With maximum torque of 240Nm at 1,500rpm, the car is happy to cruise around at low revs. But when a burst of speed is required, you can get caught outside the narrow powerband, and need to change gear often to keep the turbo on boost.

The top-spec GT has double-wishbone suspension, while lesser models such as our mid-range Active make do with a more simple MacPherson strut front set-up. Still, for most driving conditions, the difference is small. The steering is light, but the nose turns in quickly, and pleasingly there’s no pitch or roll.

Although by no means sporty, the 508 does feel more nimble than the 407 and 607 it replaces – a by-product of it being around 35kg lighter than the former. The ride is supple, too, while road noise is well suppressed: an ideal combination for the car’s target market. It’s not as sharp to drive as a Vauxhall Insignia or Ford Mondeo, but you sense that was Peugeot’s plan all along.

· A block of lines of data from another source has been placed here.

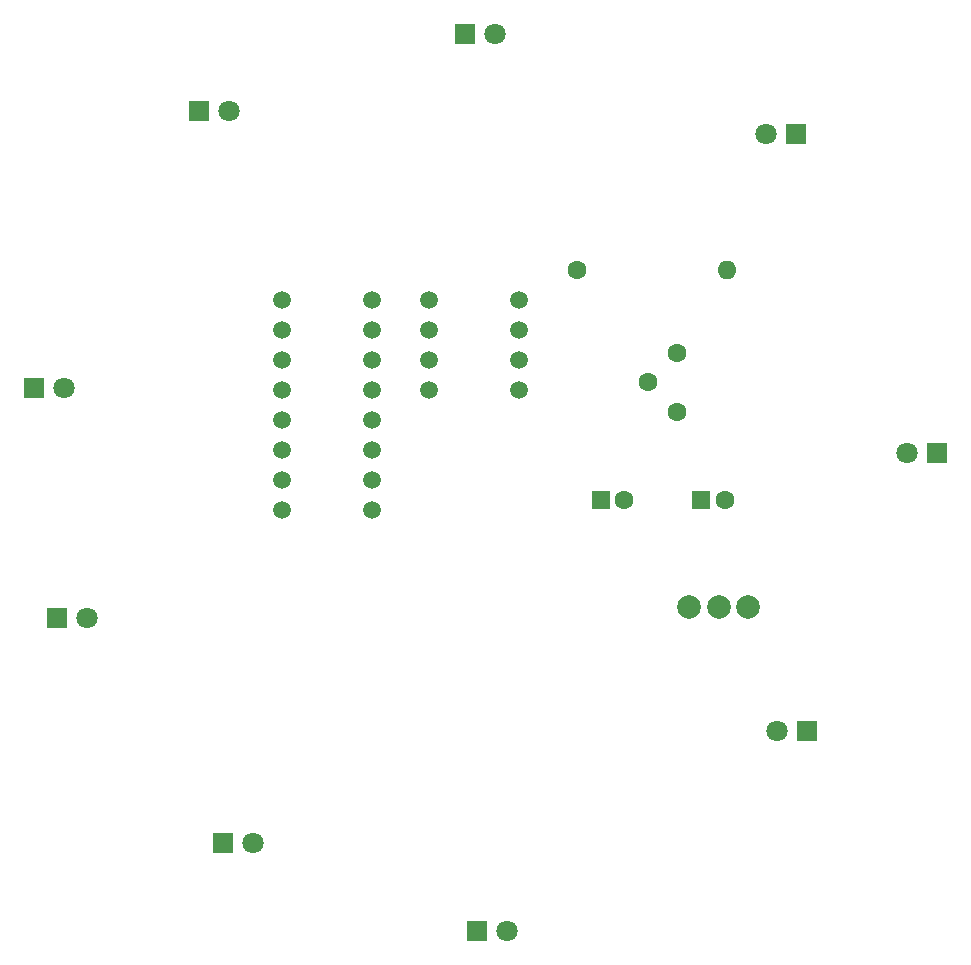
<source format=gbr>
%TF.GenerationSoftware,KiCad,Pcbnew,(5.1.10)-1*%
%TF.CreationDate,2022-08-20T19:00:17-07:00*%
%TF.ProjectId,IEEE_PCB_1,49454545-5f50-4434-925f-312e6b696361,1*%
%TF.SameCoordinates,Original*%
%TF.FileFunction,Soldermask,Top*%
%TF.FilePolarity,Negative*%
%FSLAX46Y46*%
G04 Gerber Fmt 4.6, Leading zero omitted, Abs format (unit mm)*
G04 Created by KiCad (PCBNEW (5.1.10)-1) date 2022-08-20 19:00:17*
%MOMM*%
%LPD*%
G01*
G04 APERTURE LIST*
%ADD10C,1.600000*%
%ADD11R,1.600000X1.600000*%
%ADD12C,1.800000*%
%ADD13R,1.800000X1.800000*%
%ADD14O,1.600000X1.600000*%
%ADD15C,1.500000*%
%ADD16C,2.000000*%
G04 APERTURE END LIST*
D10*
%TO.C,C1*%
X150500000Y-108000000D03*
D11*
X148500000Y-108000000D03*
%TD*%
%TO.C,C2*%
X157000000Y-108000000D03*
D10*
X159000000Y-108000000D03*
%TD*%
D12*
%TO.C,D1*%
X162460000Y-77000000D03*
D13*
X165000000Y-77000000D03*
%TD*%
%TO.C,D2*%
X114500000Y-75000000D03*
D12*
X117040000Y-75000000D03*
%TD*%
%TO.C,D3*%
X139540000Y-68500000D03*
D13*
X137000000Y-68500000D03*
%TD*%
%TO.C,D4*%
X100500000Y-98500000D03*
D12*
X103040000Y-98500000D03*
%TD*%
%TO.C,D5*%
X174460000Y-104000000D03*
D13*
X177000000Y-104000000D03*
%TD*%
%TO.C,D6*%
X102500000Y-118000000D03*
D12*
X105040000Y-118000000D03*
%TD*%
%TO.C,D7*%
X140540000Y-144500000D03*
D13*
X138000000Y-144500000D03*
%TD*%
%TO.C,D8*%
X116500000Y-137000000D03*
D12*
X119040000Y-137000000D03*
%TD*%
D13*
%TO.C,D9*%
X166000000Y-127500000D03*
D12*
X163460000Y-127500000D03*
%TD*%
D10*
%TO.C,R1*%
X146500000Y-88500000D03*
D14*
X159200000Y-88500000D03*
%TD*%
D10*
%TO.C,RV1*%
X155000000Y-100500000D03*
X152500000Y-98000000D03*
X155000000Y-95500000D03*
%TD*%
D15*
%TO.C,U1*%
X134000000Y-91000000D03*
X134000000Y-93540000D03*
X134000000Y-96080000D03*
X134000000Y-98620000D03*
X141620000Y-91000000D03*
X141620000Y-98620000D03*
X141620000Y-96080000D03*
X141620000Y-93540000D03*
%TD*%
%TO.C,U2*%
X121500000Y-91000000D03*
X121500000Y-93540000D03*
X121500000Y-96080000D03*
X121500000Y-98620000D03*
X121500000Y-101160000D03*
X121500000Y-103700000D03*
X121500000Y-106240000D03*
X121500000Y-108780000D03*
X129120000Y-106240000D03*
X129120000Y-108780000D03*
X129120000Y-103700000D03*
X129120000Y-96080000D03*
X129120000Y-101160000D03*
X129120000Y-91000000D03*
X129120000Y-98620000D03*
X129120000Y-93540000D03*
%TD*%
D16*
%TO.C,U3*%
X158500000Y-117000000D03*
X161000000Y-117000000D03*
X156000000Y-117000000D03*
%TD*%
M02*

</source>
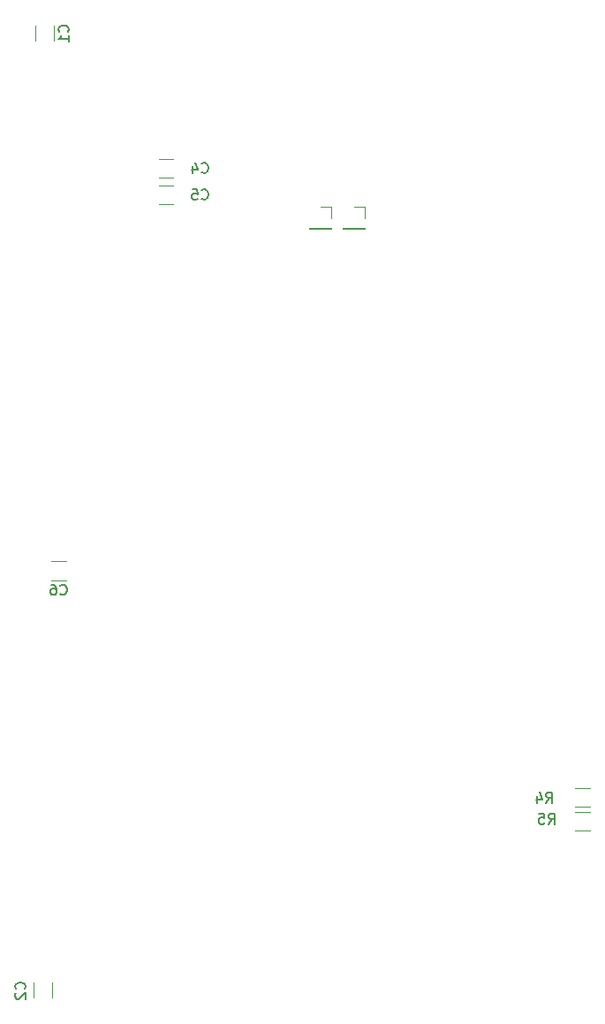
<source format=gbr>
%TF.GenerationSoftware,KiCad,Pcbnew,8.0.5-8.0.5-0~ubuntu22.04.1*%
%TF.CreationDate,2024-10-04T08:27:40+02:00*%
%TF.ProjectId,MOT_SerialBoard,4d4f545f-5365-4726-9961-6c426f617264,rev?*%
%TF.SameCoordinates,Original*%
%TF.FileFunction,Legend,Bot*%
%TF.FilePolarity,Positive*%
%FSLAX46Y46*%
G04 Gerber Fmt 4.6, Leading zero omitted, Abs format (unit mm)*
G04 Created by KiCad (PCBNEW 8.0.5-8.0.5-0~ubuntu22.04.1) date 2024-10-04 08:27:40*
%MOMM*%
%LPD*%
G01*
G04 APERTURE LIST*
%ADD10C,0.150000*%
%ADD11C,0.120000*%
G04 APERTURE END LIST*
D10*
X87076780Y-145684533D02*
X87124400Y-145636914D01*
X87124400Y-145636914D02*
X87172019Y-145494057D01*
X87172019Y-145494057D02*
X87172019Y-145398819D01*
X87172019Y-145398819D02*
X87124400Y-145255962D01*
X87124400Y-145255962D02*
X87029161Y-145160724D01*
X87029161Y-145160724D02*
X86933923Y-145113105D01*
X86933923Y-145113105D02*
X86743447Y-145065486D01*
X86743447Y-145065486D02*
X86600590Y-145065486D01*
X86600590Y-145065486D02*
X86410114Y-145113105D01*
X86410114Y-145113105D02*
X86314876Y-145160724D01*
X86314876Y-145160724D02*
X86219638Y-145255962D01*
X86219638Y-145255962D02*
X86172019Y-145398819D01*
X86172019Y-145398819D02*
X86172019Y-145494057D01*
X86172019Y-145494057D02*
X86219638Y-145636914D01*
X86219638Y-145636914D02*
X86267257Y-145684533D01*
X86267257Y-146065486D02*
X86219638Y-146113105D01*
X86219638Y-146113105D02*
X86172019Y-146208343D01*
X86172019Y-146208343D02*
X86172019Y-146446438D01*
X86172019Y-146446438D02*
X86219638Y-146541676D01*
X86219638Y-146541676D02*
X86267257Y-146589295D01*
X86267257Y-146589295D02*
X86362495Y-146636914D01*
X86362495Y-146636914D02*
X86457733Y-146636914D01*
X86457733Y-146636914D02*
X86600590Y-146589295D01*
X86600590Y-146589295D02*
X87172019Y-146017867D01*
X87172019Y-146017867D02*
X87172019Y-146636914D01*
X137066666Y-127839819D02*
X137399999Y-127363628D01*
X137638094Y-127839819D02*
X137638094Y-126839819D01*
X137638094Y-126839819D02*
X137257142Y-126839819D01*
X137257142Y-126839819D02*
X137161904Y-126887438D01*
X137161904Y-126887438D02*
X137114285Y-126935057D01*
X137114285Y-126935057D02*
X137066666Y-127030295D01*
X137066666Y-127030295D02*
X137066666Y-127173152D01*
X137066666Y-127173152D02*
X137114285Y-127268390D01*
X137114285Y-127268390D02*
X137161904Y-127316009D01*
X137161904Y-127316009D02*
X137257142Y-127363628D01*
X137257142Y-127363628D02*
X137638094Y-127363628D01*
X136209523Y-127173152D02*
X136209523Y-127839819D01*
X136447618Y-126792200D02*
X136685713Y-127506485D01*
X136685713Y-127506485D02*
X136066666Y-127506485D01*
X104052666Y-69955580D02*
X104100285Y-70003200D01*
X104100285Y-70003200D02*
X104243142Y-70050819D01*
X104243142Y-70050819D02*
X104338380Y-70050819D01*
X104338380Y-70050819D02*
X104481237Y-70003200D01*
X104481237Y-70003200D02*
X104576475Y-69907961D01*
X104576475Y-69907961D02*
X104624094Y-69812723D01*
X104624094Y-69812723D02*
X104671713Y-69622247D01*
X104671713Y-69622247D02*
X104671713Y-69479390D01*
X104671713Y-69479390D02*
X104624094Y-69288914D01*
X104624094Y-69288914D02*
X104576475Y-69193676D01*
X104576475Y-69193676D02*
X104481237Y-69098438D01*
X104481237Y-69098438D02*
X104338380Y-69050819D01*
X104338380Y-69050819D02*
X104243142Y-69050819D01*
X104243142Y-69050819D02*
X104100285Y-69098438D01*
X104100285Y-69098438D02*
X104052666Y-69146057D01*
X103147904Y-69050819D02*
X103624094Y-69050819D01*
X103624094Y-69050819D02*
X103671713Y-69527009D01*
X103671713Y-69527009D02*
X103624094Y-69479390D01*
X103624094Y-69479390D02*
X103528856Y-69431771D01*
X103528856Y-69431771D02*
X103290761Y-69431771D01*
X103290761Y-69431771D02*
X103195523Y-69479390D01*
X103195523Y-69479390D02*
X103147904Y-69527009D01*
X103147904Y-69527009D02*
X103100285Y-69622247D01*
X103100285Y-69622247D02*
X103100285Y-69860342D01*
X103100285Y-69860342D02*
X103147904Y-69955580D01*
X103147904Y-69955580D02*
X103195523Y-70003200D01*
X103195523Y-70003200D02*
X103290761Y-70050819D01*
X103290761Y-70050819D02*
X103528856Y-70050819D01*
X103528856Y-70050819D02*
X103624094Y-70003200D01*
X103624094Y-70003200D02*
X103671713Y-69955580D01*
X137291666Y-129879819D02*
X137624999Y-129403628D01*
X137863094Y-129879819D02*
X137863094Y-128879819D01*
X137863094Y-128879819D02*
X137482142Y-128879819D01*
X137482142Y-128879819D02*
X137386904Y-128927438D01*
X137386904Y-128927438D02*
X137339285Y-128975057D01*
X137339285Y-128975057D02*
X137291666Y-129070295D01*
X137291666Y-129070295D02*
X137291666Y-129213152D01*
X137291666Y-129213152D02*
X137339285Y-129308390D01*
X137339285Y-129308390D02*
X137386904Y-129356009D01*
X137386904Y-129356009D02*
X137482142Y-129403628D01*
X137482142Y-129403628D02*
X137863094Y-129403628D01*
X136386904Y-128879819D02*
X136863094Y-128879819D01*
X136863094Y-128879819D02*
X136910713Y-129356009D01*
X136910713Y-129356009D02*
X136863094Y-129308390D01*
X136863094Y-129308390D02*
X136767856Y-129260771D01*
X136767856Y-129260771D02*
X136529761Y-129260771D01*
X136529761Y-129260771D02*
X136434523Y-129308390D01*
X136434523Y-129308390D02*
X136386904Y-129356009D01*
X136386904Y-129356009D02*
X136339285Y-129451247D01*
X136339285Y-129451247D02*
X136339285Y-129689342D01*
X136339285Y-129689342D02*
X136386904Y-129784580D01*
X136386904Y-129784580D02*
X136434523Y-129832200D01*
X136434523Y-129832200D02*
X136529761Y-129879819D01*
X136529761Y-129879819D02*
X136767856Y-129879819D01*
X136767856Y-129879819D02*
X136863094Y-129832200D01*
X136863094Y-129832200D02*
X136910713Y-129784580D01*
X91209580Y-53958333D02*
X91257200Y-53910714D01*
X91257200Y-53910714D02*
X91304819Y-53767857D01*
X91304819Y-53767857D02*
X91304819Y-53672619D01*
X91304819Y-53672619D02*
X91257200Y-53529762D01*
X91257200Y-53529762D02*
X91161961Y-53434524D01*
X91161961Y-53434524D02*
X91066723Y-53386905D01*
X91066723Y-53386905D02*
X90876247Y-53339286D01*
X90876247Y-53339286D02*
X90733390Y-53339286D01*
X90733390Y-53339286D02*
X90542914Y-53386905D01*
X90542914Y-53386905D02*
X90447676Y-53434524D01*
X90447676Y-53434524D02*
X90352438Y-53529762D01*
X90352438Y-53529762D02*
X90304819Y-53672619D01*
X90304819Y-53672619D02*
X90304819Y-53767857D01*
X90304819Y-53767857D02*
X90352438Y-53910714D01*
X90352438Y-53910714D02*
X90400057Y-53958333D01*
X91304819Y-54910714D02*
X91304819Y-54339286D01*
X91304819Y-54625000D02*
X90304819Y-54625000D01*
X90304819Y-54625000D02*
X90447676Y-54529762D01*
X90447676Y-54529762D02*
X90542914Y-54434524D01*
X90542914Y-54434524D02*
X90590533Y-54339286D01*
X90491666Y-107834580D02*
X90539285Y-107882200D01*
X90539285Y-107882200D02*
X90682142Y-107929819D01*
X90682142Y-107929819D02*
X90777380Y-107929819D01*
X90777380Y-107929819D02*
X90920237Y-107882200D01*
X90920237Y-107882200D02*
X91015475Y-107786961D01*
X91015475Y-107786961D02*
X91063094Y-107691723D01*
X91063094Y-107691723D02*
X91110713Y-107501247D01*
X91110713Y-107501247D02*
X91110713Y-107358390D01*
X91110713Y-107358390D02*
X91063094Y-107167914D01*
X91063094Y-107167914D02*
X91015475Y-107072676D01*
X91015475Y-107072676D02*
X90920237Y-106977438D01*
X90920237Y-106977438D02*
X90777380Y-106929819D01*
X90777380Y-106929819D02*
X90682142Y-106929819D01*
X90682142Y-106929819D02*
X90539285Y-106977438D01*
X90539285Y-106977438D02*
X90491666Y-107025057D01*
X89634523Y-106929819D02*
X89824999Y-106929819D01*
X89824999Y-106929819D02*
X89920237Y-106977438D01*
X89920237Y-106977438D02*
X89967856Y-107025057D01*
X89967856Y-107025057D02*
X90063094Y-107167914D01*
X90063094Y-107167914D02*
X90110713Y-107358390D01*
X90110713Y-107358390D02*
X90110713Y-107739342D01*
X90110713Y-107739342D02*
X90063094Y-107834580D01*
X90063094Y-107834580D02*
X90015475Y-107882200D01*
X90015475Y-107882200D02*
X89920237Y-107929819D01*
X89920237Y-107929819D02*
X89729761Y-107929819D01*
X89729761Y-107929819D02*
X89634523Y-107882200D01*
X89634523Y-107882200D02*
X89586904Y-107834580D01*
X89586904Y-107834580D02*
X89539285Y-107739342D01*
X89539285Y-107739342D02*
X89539285Y-107501247D01*
X89539285Y-107501247D02*
X89586904Y-107406009D01*
X89586904Y-107406009D02*
X89634523Y-107358390D01*
X89634523Y-107358390D02*
X89729761Y-107310771D01*
X89729761Y-107310771D02*
X89920237Y-107310771D01*
X89920237Y-107310771D02*
X90015475Y-107358390D01*
X90015475Y-107358390D02*
X90063094Y-107406009D01*
X90063094Y-107406009D02*
X90110713Y-107501247D01*
X104052666Y-67415580D02*
X104100285Y-67463200D01*
X104100285Y-67463200D02*
X104243142Y-67510819D01*
X104243142Y-67510819D02*
X104338380Y-67510819D01*
X104338380Y-67510819D02*
X104481237Y-67463200D01*
X104481237Y-67463200D02*
X104576475Y-67367961D01*
X104576475Y-67367961D02*
X104624094Y-67272723D01*
X104624094Y-67272723D02*
X104671713Y-67082247D01*
X104671713Y-67082247D02*
X104671713Y-66939390D01*
X104671713Y-66939390D02*
X104624094Y-66748914D01*
X104624094Y-66748914D02*
X104576475Y-66653676D01*
X104576475Y-66653676D02*
X104481237Y-66558438D01*
X104481237Y-66558438D02*
X104338380Y-66510819D01*
X104338380Y-66510819D02*
X104243142Y-66510819D01*
X104243142Y-66510819D02*
X104100285Y-66558438D01*
X104100285Y-66558438D02*
X104052666Y-66606057D01*
X103195523Y-66844152D02*
X103195523Y-67510819D01*
X103433618Y-66463200D02*
X103671713Y-67177485D01*
X103671713Y-67177485D02*
X103052666Y-67177485D01*
D11*
%TO.C,C2*%
X87890000Y-146486252D02*
X87890000Y-145063748D01*
X89710000Y-146486252D02*
X89710000Y-145063748D01*
%TO.C,J8*%
X114365000Y-72800000D02*
X116485000Y-72800000D01*
X114365000Y-72860000D02*
X114365000Y-72800000D01*
X114365000Y-72860000D02*
X116485000Y-72860000D01*
X115425000Y-70740000D02*
X116485000Y-70740000D01*
X116485000Y-70740000D02*
X116485000Y-71800000D01*
X116485000Y-72860000D02*
X116485000Y-72800000D01*
%TO.C,R4*%
X141302064Y-126415000D02*
X139847936Y-126415000D01*
X141302064Y-128235000D02*
X139847936Y-128235000D01*
%TO.C,C5*%
X101344252Y-68686000D02*
X99921748Y-68686000D01*
X101344252Y-70506000D02*
X99921748Y-70506000D01*
%TO.C,J9*%
X117565000Y-72800000D02*
X119685000Y-72800000D01*
X117565000Y-72860000D02*
X117565000Y-72800000D01*
X117565000Y-72860000D02*
X119685000Y-72860000D01*
X118625000Y-70740000D02*
X119685000Y-70740000D01*
X119685000Y-70740000D02*
X119685000Y-71800000D01*
X119685000Y-72860000D02*
X119685000Y-72800000D01*
%TO.C,R5*%
X141277064Y-128715000D02*
X139822936Y-128715000D01*
X141277064Y-130535000D02*
X139822936Y-130535000D01*
%TO.C,C1*%
X88090000Y-53413748D02*
X88090000Y-54836252D01*
X89910000Y-53413748D02*
X89910000Y-54836252D01*
%TO.C,C6*%
X91036252Y-104715000D02*
X89613748Y-104715000D01*
X91036252Y-106535000D02*
X89613748Y-106535000D01*
%TO.C,C4*%
X101344252Y-66146000D02*
X99921748Y-66146000D01*
X101344252Y-67966000D02*
X99921748Y-67966000D01*
%TD*%
M02*

</source>
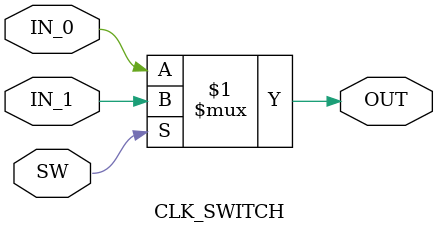
<source format=v>


module CLK_SWITCH (   
input       IN_0,
input       IN_1,
input       SW  ,
output      OUT 

);

assign OUT=SW?IN_1:IN_0;

endmodule
</source>
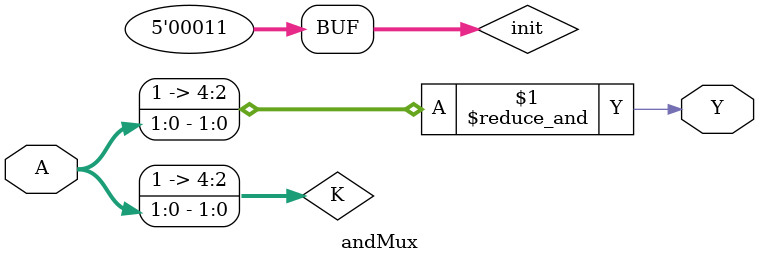
<source format=v>
module andMux(A, Y);
	parameter NUM_INPUTS = 5;
	parameter INIT = 3;
	reg [NUM_INPUTS - 1 : 0] init = INIT;
	
	input wire [NUM_INPUTS - 1 : 0] A;
	output wire Y;
	reg [NUM_INPUTS - 1: 0] K;

	genvar i;
	generate
		for (i = 0; i < NUM_INPUTS; i = i + 1) begin
			always @* begin
				K[i] = init[i] ? A[i] : 1'b1;
			end
		end
	endgenerate

	assign Y = &K;
endmodule

</source>
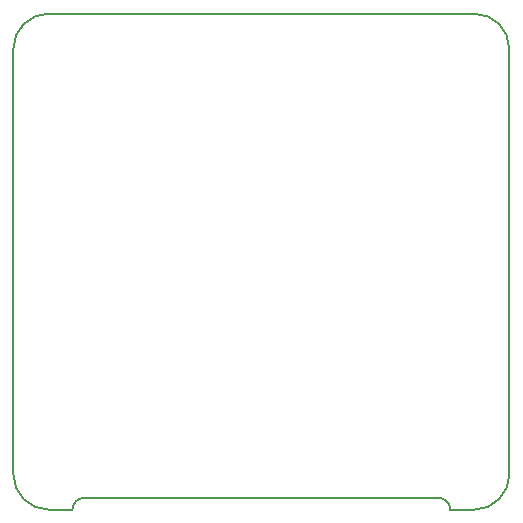
<source format=gbr>
G04 #@! TF.GenerationSoftware,KiCad,Pcbnew,(5.1.6)-1*
G04 #@! TF.CreationDate,2020-11-06T20:40:43+01:00*
G04 #@! TF.ProjectId,DynOSSAT-EDU-OBC,44796e4f-5353-4415-942d-4544552d4f42,rev?*
G04 #@! TF.SameCoordinates,Original*
G04 #@! TF.FileFunction,Profile,NP*
%FSLAX46Y46*%
G04 Gerber Fmt 4.6, Leading zero omitted, Abs format (unit mm)*
G04 Created by KiCad (PCBNEW (5.1.6)-1) date 2020-11-06 20:40:43*
%MOMM*%
%LPD*%
G01*
G04 APERTURE LIST*
G04 #@! TA.AperFunction,Profile*
%ADD10C,0.150000*%
G04 #@! TD*
G04 APERTURE END LIST*
D10*
X106372400Y-105265800D02*
G75*
G03*
X109372400Y-108265800I3000000J0D01*
G01*
X109367164Y-66265805D02*
G75*
G03*
X106372400Y-69265800I5236J-2999995D01*
G01*
X112370655Y-107265802D02*
X142372400Y-107265800D01*
X148372400Y-69265800D02*
G75*
G03*
X145372400Y-66265800I-3000000J0D01*
G01*
X109372400Y-108265800D02*
X111372400Y-108265800D01*
X143372400Y-108265800D02*
G75*
G03*
X142372400Y-107265800I-1000000J0D01*
G01*
X106372400Y-69265800D02*
X106372400Y-105265800D01*
X145372400Y-108265800D02*
G75*
G03*
X148372400Y-105265800I0J3000000D01*
G01*
X148372400Y-69265800D02*
X148372400Y-105265800D01*
X145372400Y-108265800D02*
X143372400Y-108265800D01*
X109367164Y-66265805D02*
X145372400Y-66265800D01*
X112370655Y-107265802D02*
G75*
G03*
X111372400Y-108265800I1745J-999998D01*
G01*
M02*

</source>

With the 508, the brand wants to emphasise its new-found premium status – and the model certainly closes the gap to the big German players in this class, such as the BMW 3 Series and Audi A4. As the cheapest diesel 3 Series is nearly £5,000 more than our car, the quality on offer inside the Peugeot is superb.

Kit is generous, too, but we’d recommend adding the £1,215 communications pack – which includes sat-nav, a head-up display and a Bluetooth connection – to bring things into line with more expensive rivals.